You may also feel sick because it can take time for your digestive system to start to work properly again. This is usually only temporary, and your doctor or nurse can help manage it. Eating little and often can help. If you start being sick, tell your doctor or nurse as soon as possible.
The place where the surgeon joins the pancreas (or, less commonly, the bile duct or stomach) to the small intestine can sometimes leak. You may have had a thin tube put in during your surgery, to drain fluid from your wound. If so, this drain can be used to check that the leak is improving. Or you may have a new drain put in.
These leaks often heal without treatment. The drain can then be removed. But if you have a large leak that doesn’t improve, you may develop an infection. You may need antibiotics and, less commonly, another operation.
Speak to your doctor if you have any mouth problems. They can check for oral thrush and other infections. Oral thrush causes white spots on your tongue, a sore mouth and unpleasant taste, and can affect your appetite. It is common after surgery, but is usually easy to treat with medicine.
It will take time to start eating normally again after surgery. You may lose your appetite, or feel full quickly. Eating little and often may help.
The pancreas plays an important role in breaking down (digesting) food. Removing all or part of the pancreas can affect how well you digest food . This may cause symptoms such as weight loss, diarrhoea, tummy discomfort or bloating.
Problems with digestion can be managed with pancreatic enzyme replacement therapy (PERT). These are capsules that you take with food. They replace the enzymes your pancreas would normally make. They help to break down food and can make a big difference to how you feel.
The dietitian, doctor or nurse should check whether you need PERT before and after surgery. If you haven’t seen a dietitian and are having problems with digestion, ask your medical team or GP to refer you.
“I was surprised at both what and how little I could eat after my surgery – a spoon of cereal rather than a large bowl. I hadn’t expected it to be so extreme, but my appetite and ability to eat and digest a greater variety of food gradually returned.”
Diabetes is a condition where the amount of sugar in your blood is too high. Your pancreas makes a hormone called insulin, which helps to control your blood sugar level.
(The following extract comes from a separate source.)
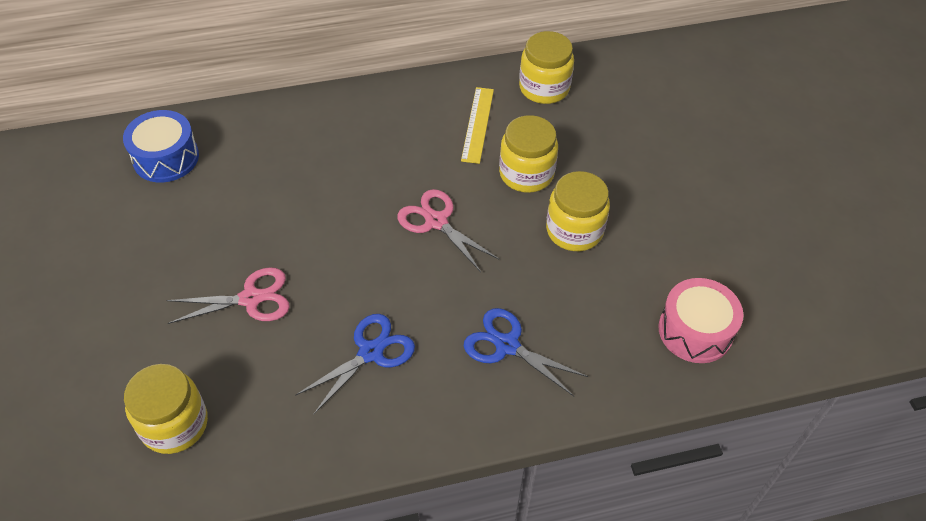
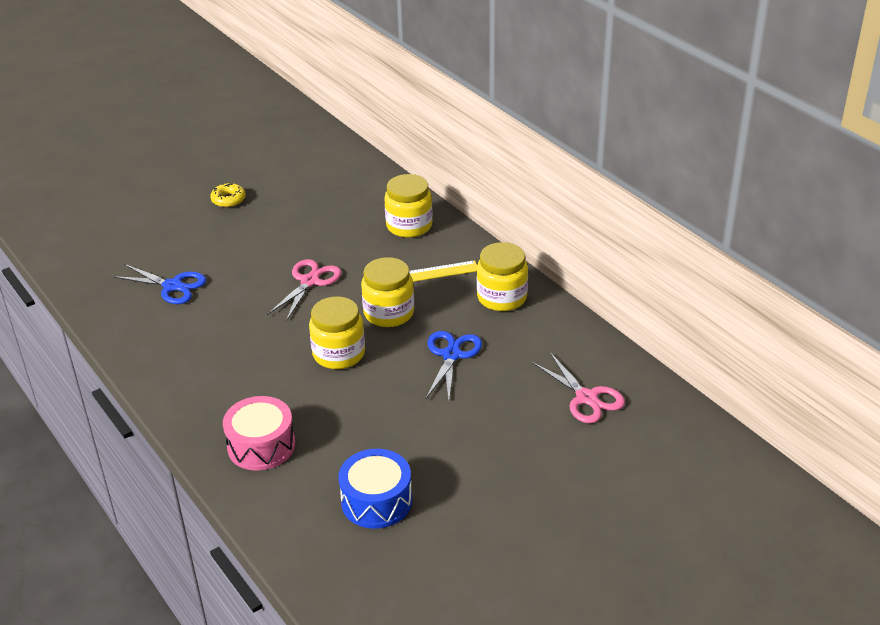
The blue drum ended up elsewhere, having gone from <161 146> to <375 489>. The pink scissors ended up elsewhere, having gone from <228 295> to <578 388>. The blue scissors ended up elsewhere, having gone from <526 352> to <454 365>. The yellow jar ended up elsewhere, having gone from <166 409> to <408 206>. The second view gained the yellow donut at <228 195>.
Having part or all of your pancreas removed can cause diabetes.
While in hospital, your blood sugar level is likely to be checked to see if you get diabetes. If you get possible signs of diabetes after returning home, speak to your GP. Signs to look out for include feeling thirsty and needing to pee more often.
If you get diabetes, you may need to take medicine to manage it. You should see a doctor, specialist dietitian or diabetes nurse for help with this. It’s important to get the right advice.
There are different types of diabetes. Other information on the internet may not be right for you because of your pancreatic cancer.
You may still have pain and discomfort a few months after your operation. Your scar might still feel numb. You may feel tingling, fluttering feelings and occasional sharp pains in your tummy. This is all normal. It may be a sign that your muscles and nerves are healing. But it could also be a sign that you are lifting and bending too much, and your body needs more time to heal.
If you have any new pain that painkillers don’t help, speak to your medical team or GP. You should contact your surgical team straight away, or go to A&E, if your pain is really bad or you have a high temperature.
Surgery to remove pancreatic cancer is a major operation. It can take several months, or sometimes longer, to fully recover. It is normal to feel tired and weak. But you may have more extreme tiredness, called fatigue, where you feel completely drained or exhausted.
There are ways to manage fatigue. Try to balance resting with being active. Aim to gradually get back to daily activities, such as walking and light household tasks. Slowly build up how much you do, but don’t overdo it.